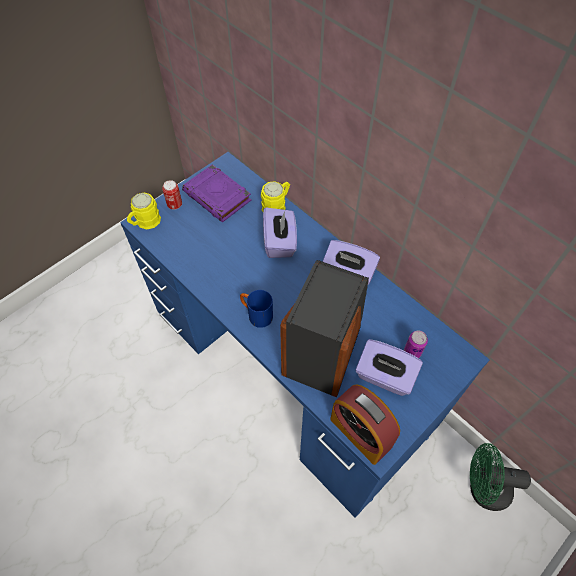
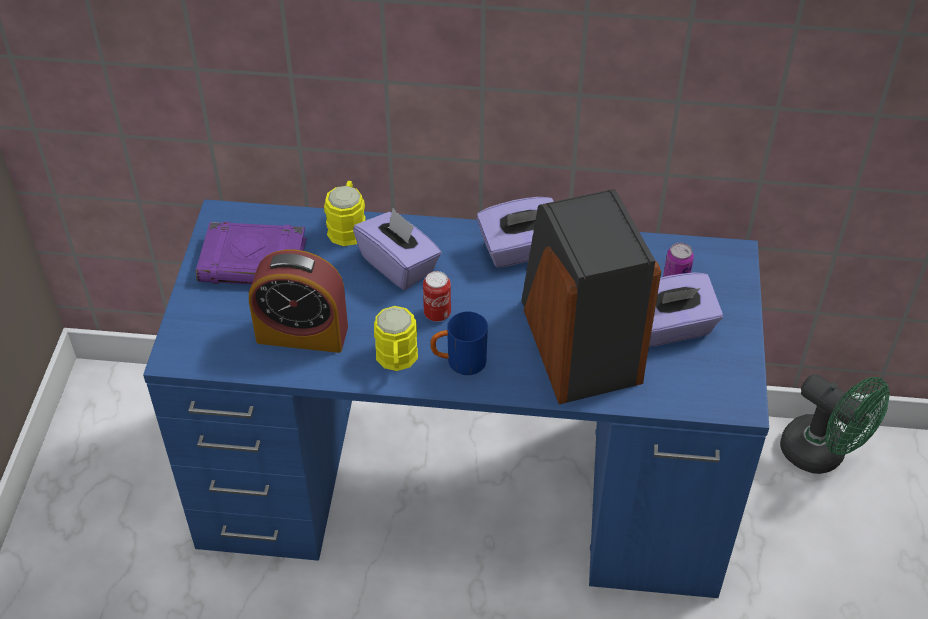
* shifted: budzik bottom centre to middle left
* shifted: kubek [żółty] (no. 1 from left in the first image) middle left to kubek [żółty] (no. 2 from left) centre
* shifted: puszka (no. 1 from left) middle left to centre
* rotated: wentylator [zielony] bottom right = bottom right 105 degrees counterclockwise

» **Task details**
Scan the material above for the string "middle". Return each line where it occurs.

» **Response area**
* shifted: budzik bottom centre to middle left
* shifted: kubek [żółty] (no. 1 from left in the first image) middle left to kubek [żółty] (no. 2 from left) centre
* shifted: puszka (no. 1 from left) middle left to centre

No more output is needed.